▶ Task statement
Take the lines from the one with "Page size: 1500x1125." through the end of the material below and repeat them exactly, dropping every picture.

##### Records for the exercise

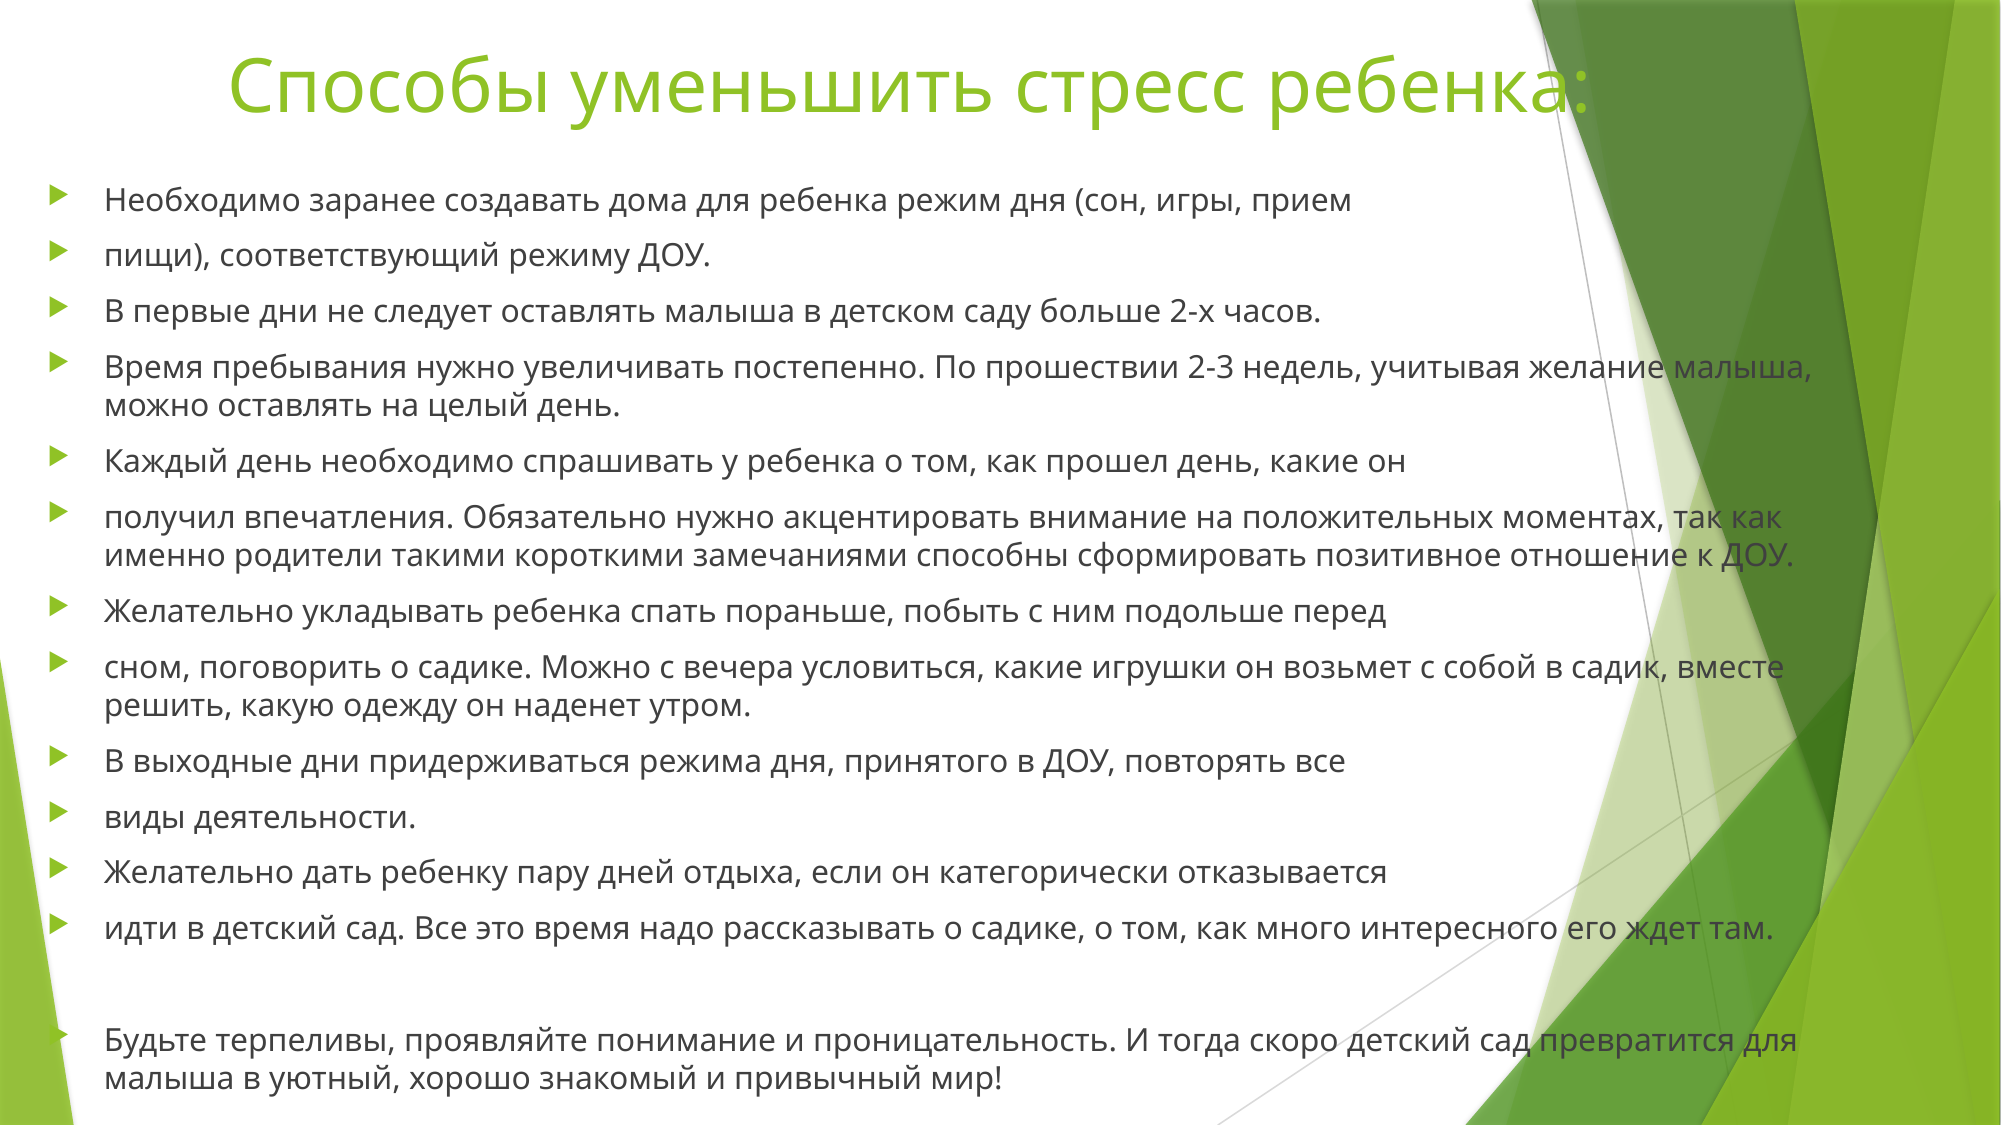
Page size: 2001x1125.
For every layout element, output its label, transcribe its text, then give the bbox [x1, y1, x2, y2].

list Необходимо заранее создавать дома для ребенка режим дня (сон, игры, прием пищи), соответствующий режиму ДОУ. В первые дни не следует оставлять малыша в детском саду больше 2-х часов. Время пребывания нужно увеличивать постепенно. По прошествии 2-3 недель, учитывая желание малыша, можно оставлять на целый день. Каждый день необходимо спрашивать у ребенка о том, как прошел день, какие он получил впечатления. Обязательно нужно акцентировать внимание на положительных моментах, так как именно родители такими короткими замечаниями способны сформировать позитивное отношение к ДОУ. Желательно укладывать ребенка спать пораньше, побыть с ним подольше перед сном, поговорить о садике. Можно с вечера условиться, какие игрушки он возьмет с собой в садик, вместе решить, какую одежду он наденет утром. В выходные дни придерживаться режима дня, принятого в ДОУ, повторять все виды деятельности. Желательно дать ребенку пару дней отдыха, если он категорически отказывается идти в детский сад. Все это время надо рассказывать о садике, о том, как много интересного его ждет там. Будьте терпеливы, проявляйте понимание и проницательность. И тогда скоро детский сад превратится для малыша в уютный, хорошо знакомый и привычный мир! [32, 171, 1865, 1125]
title Способы уменьшить стресс ребенка: [212, 30, 1788, 171]
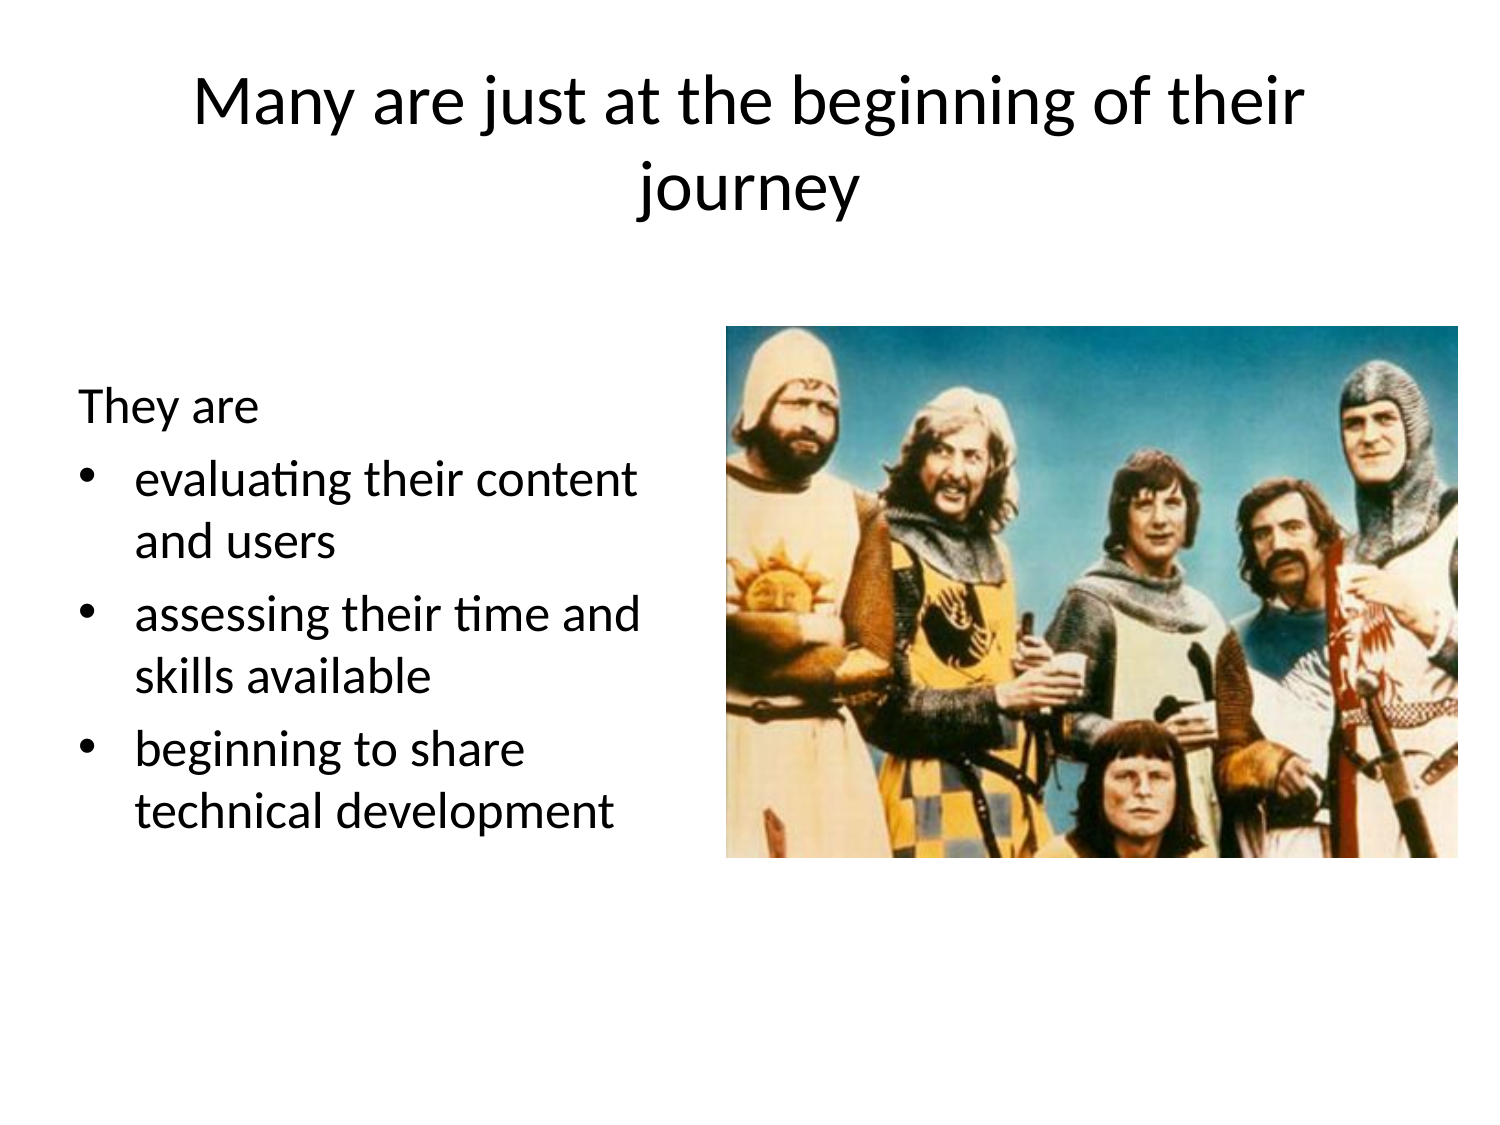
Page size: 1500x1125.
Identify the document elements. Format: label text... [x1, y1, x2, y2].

list They are evaluating their content and users assessing their time and skills available beginning to share technical development [63, 290, 727, 1034]
title Many are just at the beginning of their journey [75, 45, 1425, 233]
picture [726, 326, 1458, 859]
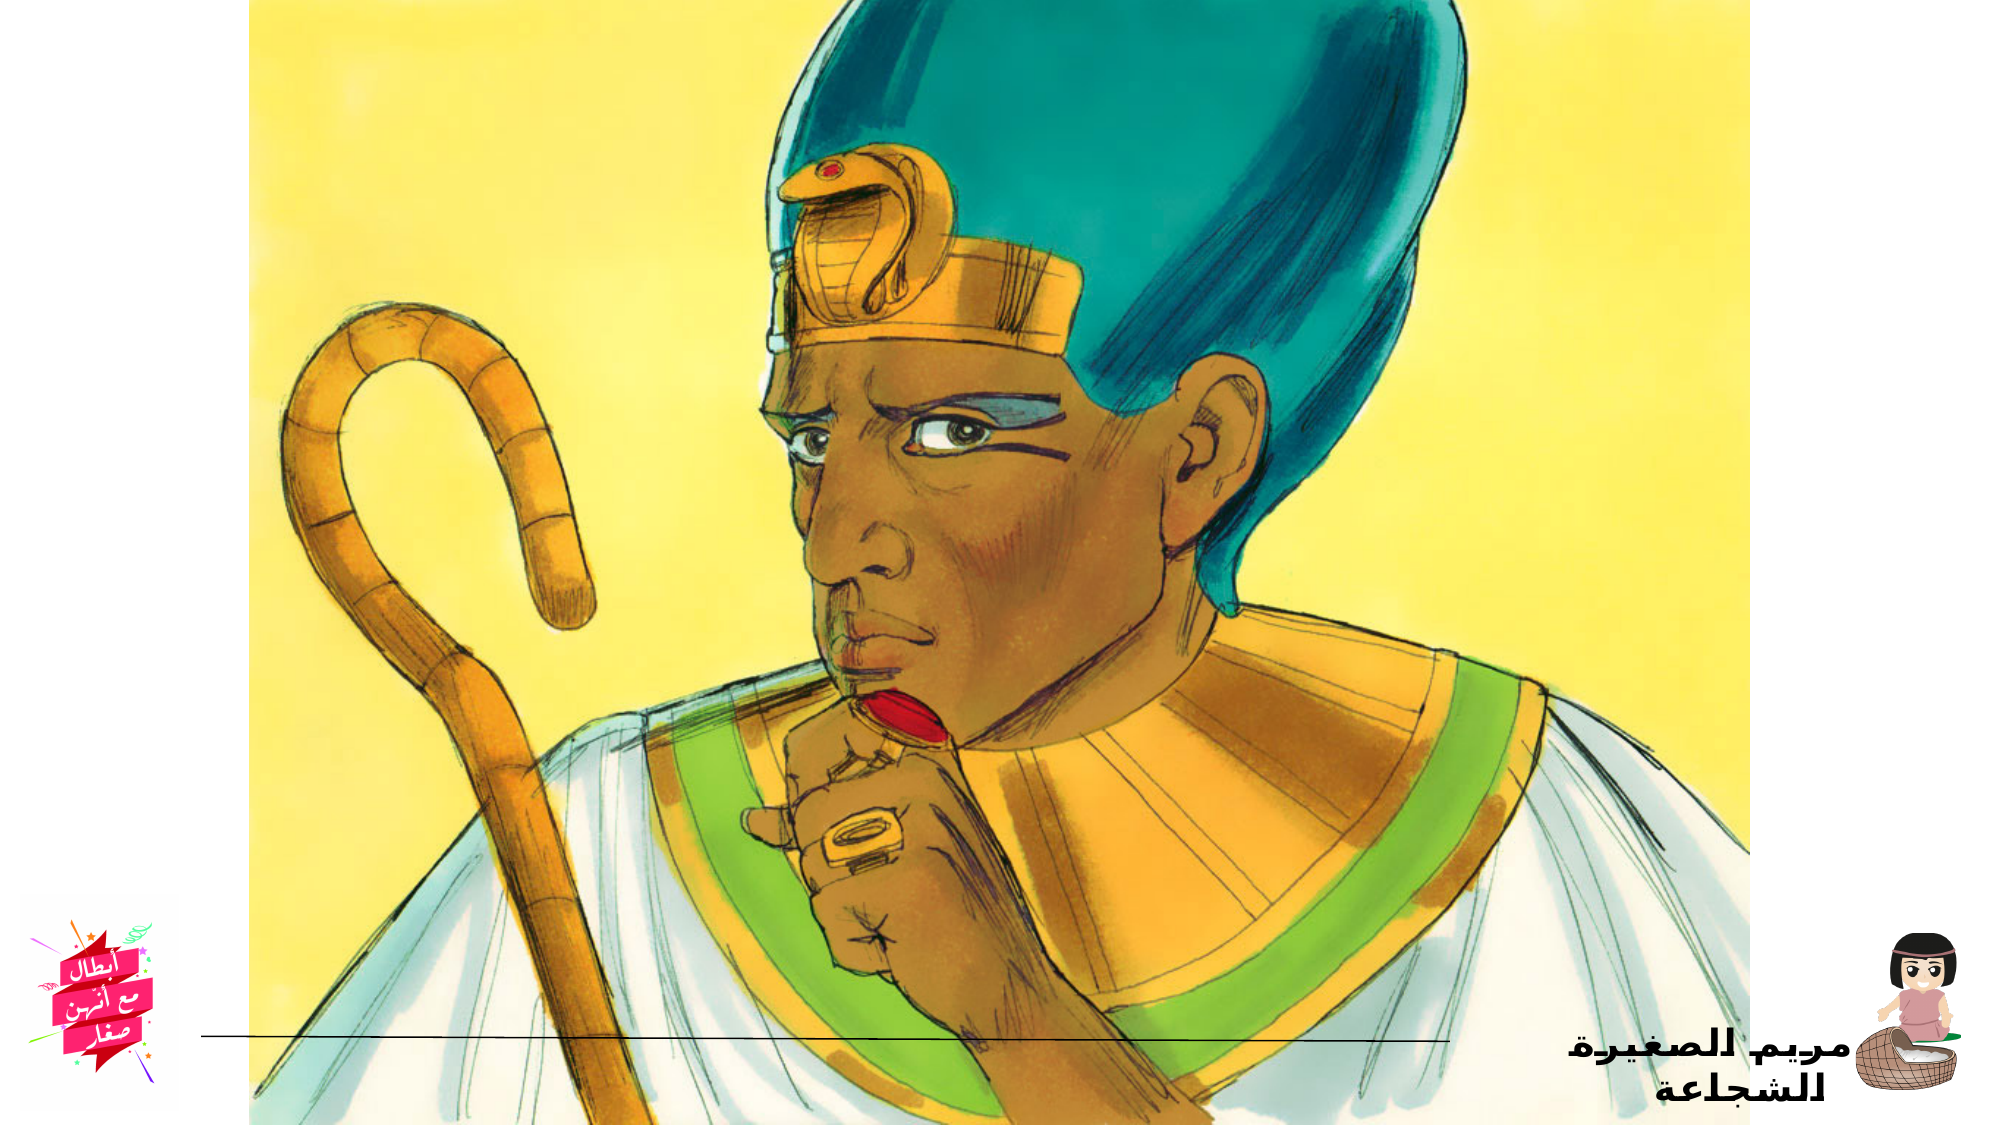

##########

▶ Solution to this task
Page size: 1500x1125.
Identify the document elements. Format: label text... [x1, y1, x2, y2].

list They are evaluating their content and users assessing their time and skills available beginning to share technical development [63, 290, 727, 1034]
title Many are just at the beginning of their journey [75, 45, 1425, 233]
picture [726, 326, 1458, 859]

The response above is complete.